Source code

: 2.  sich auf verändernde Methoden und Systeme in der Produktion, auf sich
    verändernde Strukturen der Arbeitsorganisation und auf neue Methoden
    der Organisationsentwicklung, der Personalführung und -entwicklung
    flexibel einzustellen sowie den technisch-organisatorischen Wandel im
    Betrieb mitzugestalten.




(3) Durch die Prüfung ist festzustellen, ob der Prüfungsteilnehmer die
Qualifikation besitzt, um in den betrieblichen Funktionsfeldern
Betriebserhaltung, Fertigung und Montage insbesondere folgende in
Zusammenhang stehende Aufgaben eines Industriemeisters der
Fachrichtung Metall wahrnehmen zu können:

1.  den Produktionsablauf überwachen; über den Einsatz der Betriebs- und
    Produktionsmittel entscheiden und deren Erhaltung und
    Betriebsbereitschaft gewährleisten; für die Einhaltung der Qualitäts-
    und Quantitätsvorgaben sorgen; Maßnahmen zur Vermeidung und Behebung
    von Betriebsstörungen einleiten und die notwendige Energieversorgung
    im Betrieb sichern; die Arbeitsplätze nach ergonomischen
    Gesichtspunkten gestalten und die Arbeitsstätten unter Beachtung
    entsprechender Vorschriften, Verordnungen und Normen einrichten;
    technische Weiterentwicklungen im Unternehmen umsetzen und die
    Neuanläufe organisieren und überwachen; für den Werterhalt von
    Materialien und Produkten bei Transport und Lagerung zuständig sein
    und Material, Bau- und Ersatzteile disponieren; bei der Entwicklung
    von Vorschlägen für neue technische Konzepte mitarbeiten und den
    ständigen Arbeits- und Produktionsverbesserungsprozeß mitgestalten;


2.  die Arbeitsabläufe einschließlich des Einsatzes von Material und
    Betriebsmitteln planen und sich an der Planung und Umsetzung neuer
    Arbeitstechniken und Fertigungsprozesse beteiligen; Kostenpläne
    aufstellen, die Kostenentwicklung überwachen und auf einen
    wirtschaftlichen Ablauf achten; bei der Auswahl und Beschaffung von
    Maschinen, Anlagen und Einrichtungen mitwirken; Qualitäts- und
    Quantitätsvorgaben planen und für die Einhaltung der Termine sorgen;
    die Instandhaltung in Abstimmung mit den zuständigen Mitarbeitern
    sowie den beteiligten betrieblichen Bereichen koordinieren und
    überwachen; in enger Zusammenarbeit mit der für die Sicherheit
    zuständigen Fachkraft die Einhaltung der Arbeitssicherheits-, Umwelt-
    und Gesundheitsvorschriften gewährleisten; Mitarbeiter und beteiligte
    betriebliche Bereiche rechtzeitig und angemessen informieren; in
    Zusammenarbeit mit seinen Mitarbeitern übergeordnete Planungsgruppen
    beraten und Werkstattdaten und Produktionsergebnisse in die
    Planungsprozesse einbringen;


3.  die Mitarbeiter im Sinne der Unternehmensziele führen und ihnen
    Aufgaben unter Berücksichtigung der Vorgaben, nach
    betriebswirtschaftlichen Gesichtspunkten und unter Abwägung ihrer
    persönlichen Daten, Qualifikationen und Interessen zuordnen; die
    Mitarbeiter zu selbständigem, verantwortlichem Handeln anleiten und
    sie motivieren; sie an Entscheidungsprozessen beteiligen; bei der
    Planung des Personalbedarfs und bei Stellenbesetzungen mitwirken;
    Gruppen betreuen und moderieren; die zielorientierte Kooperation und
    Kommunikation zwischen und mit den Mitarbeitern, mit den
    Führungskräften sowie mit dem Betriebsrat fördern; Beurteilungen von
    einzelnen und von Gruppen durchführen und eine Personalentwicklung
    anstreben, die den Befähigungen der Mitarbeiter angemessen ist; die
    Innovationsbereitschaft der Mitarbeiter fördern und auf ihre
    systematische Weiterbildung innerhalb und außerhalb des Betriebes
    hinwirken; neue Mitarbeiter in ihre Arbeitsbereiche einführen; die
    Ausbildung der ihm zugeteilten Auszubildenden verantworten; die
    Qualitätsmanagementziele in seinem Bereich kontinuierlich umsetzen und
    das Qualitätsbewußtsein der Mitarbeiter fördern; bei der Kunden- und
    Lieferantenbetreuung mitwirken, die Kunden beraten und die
· · ·
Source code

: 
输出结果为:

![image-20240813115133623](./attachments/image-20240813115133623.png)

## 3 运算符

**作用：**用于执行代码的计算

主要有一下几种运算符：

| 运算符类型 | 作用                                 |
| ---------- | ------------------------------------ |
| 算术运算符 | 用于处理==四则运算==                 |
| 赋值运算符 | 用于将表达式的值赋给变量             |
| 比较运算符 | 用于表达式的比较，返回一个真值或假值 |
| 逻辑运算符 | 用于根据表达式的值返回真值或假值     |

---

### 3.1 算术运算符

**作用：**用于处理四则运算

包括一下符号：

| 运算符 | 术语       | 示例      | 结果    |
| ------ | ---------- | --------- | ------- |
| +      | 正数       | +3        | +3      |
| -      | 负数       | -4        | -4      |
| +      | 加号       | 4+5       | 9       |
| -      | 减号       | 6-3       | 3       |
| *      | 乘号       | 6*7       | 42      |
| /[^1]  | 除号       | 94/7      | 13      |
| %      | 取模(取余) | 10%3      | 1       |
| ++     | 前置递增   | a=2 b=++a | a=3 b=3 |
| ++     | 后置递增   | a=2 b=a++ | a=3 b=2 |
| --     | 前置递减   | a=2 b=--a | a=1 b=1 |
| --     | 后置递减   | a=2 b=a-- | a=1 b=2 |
· · ·
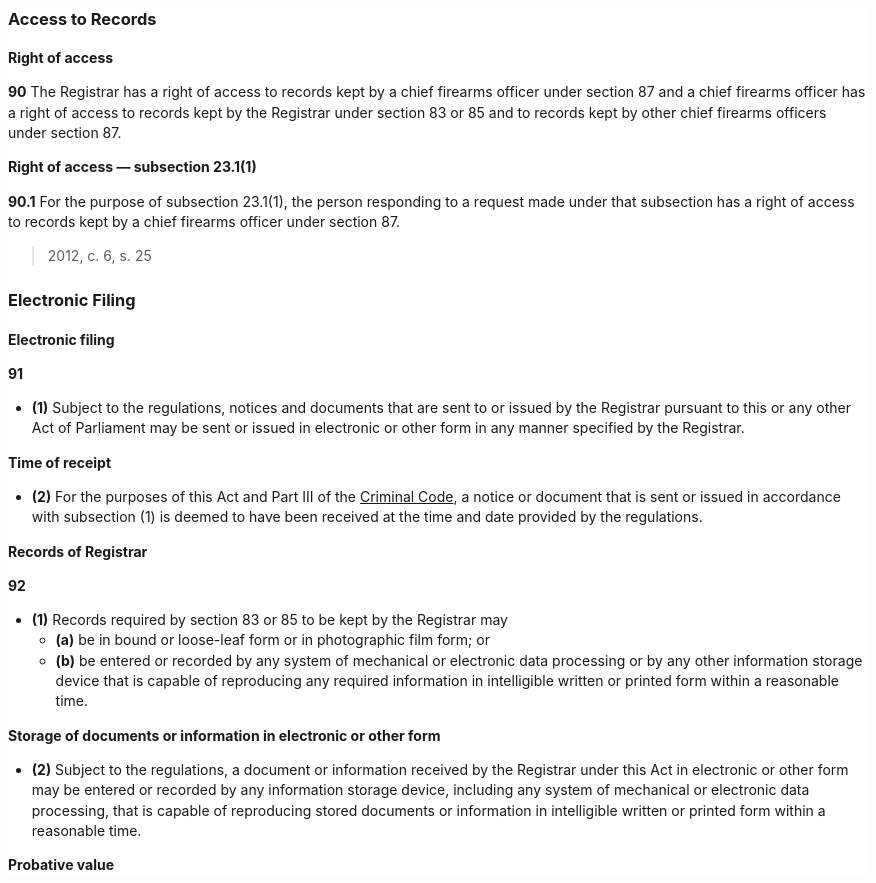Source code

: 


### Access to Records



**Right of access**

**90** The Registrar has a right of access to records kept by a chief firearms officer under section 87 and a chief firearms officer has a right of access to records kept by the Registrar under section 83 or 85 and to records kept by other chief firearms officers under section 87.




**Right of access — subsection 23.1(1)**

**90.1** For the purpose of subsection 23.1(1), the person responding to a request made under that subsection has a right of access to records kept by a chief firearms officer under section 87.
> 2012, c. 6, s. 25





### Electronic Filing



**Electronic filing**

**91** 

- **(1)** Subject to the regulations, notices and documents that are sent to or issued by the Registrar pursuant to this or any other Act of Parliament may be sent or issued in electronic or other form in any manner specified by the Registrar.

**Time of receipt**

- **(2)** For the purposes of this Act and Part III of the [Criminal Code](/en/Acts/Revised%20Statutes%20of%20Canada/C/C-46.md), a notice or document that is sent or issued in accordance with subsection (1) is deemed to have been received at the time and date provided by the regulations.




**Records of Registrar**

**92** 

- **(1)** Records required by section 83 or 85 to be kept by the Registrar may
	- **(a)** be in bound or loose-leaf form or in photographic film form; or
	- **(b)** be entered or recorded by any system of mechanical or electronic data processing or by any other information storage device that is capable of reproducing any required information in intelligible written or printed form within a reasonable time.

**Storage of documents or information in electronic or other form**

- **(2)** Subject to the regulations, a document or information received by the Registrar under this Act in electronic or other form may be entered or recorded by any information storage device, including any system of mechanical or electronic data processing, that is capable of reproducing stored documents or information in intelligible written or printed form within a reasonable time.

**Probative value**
· · ·
In the listing above, start at the line with "Betriebsbereitschaft gewährleisten; für", go on through the line with "entsprechender Vorschriften, Verordnungen", and copy each of those lines exactly; leave out all the rest.

■ ANSWER BOX
    Betriebsbereitschaft gewährleisten; für die Einhaltung der Qualitäts-
    und Quantitätsvorgaben sorgen; Maßnahmen zur Vermeidung und Behebung
    von Betriebsstörungen einleiten und die notwendige Energieversorgung
    im Betrieb sichern; die Arbeitsplätze nach ergonomischen
    Gesichtspunkten gestalten und die Arbeitsstätten unter Beachtung
    entsprechender Vorschriften, Verordnungen und Normen einrichten;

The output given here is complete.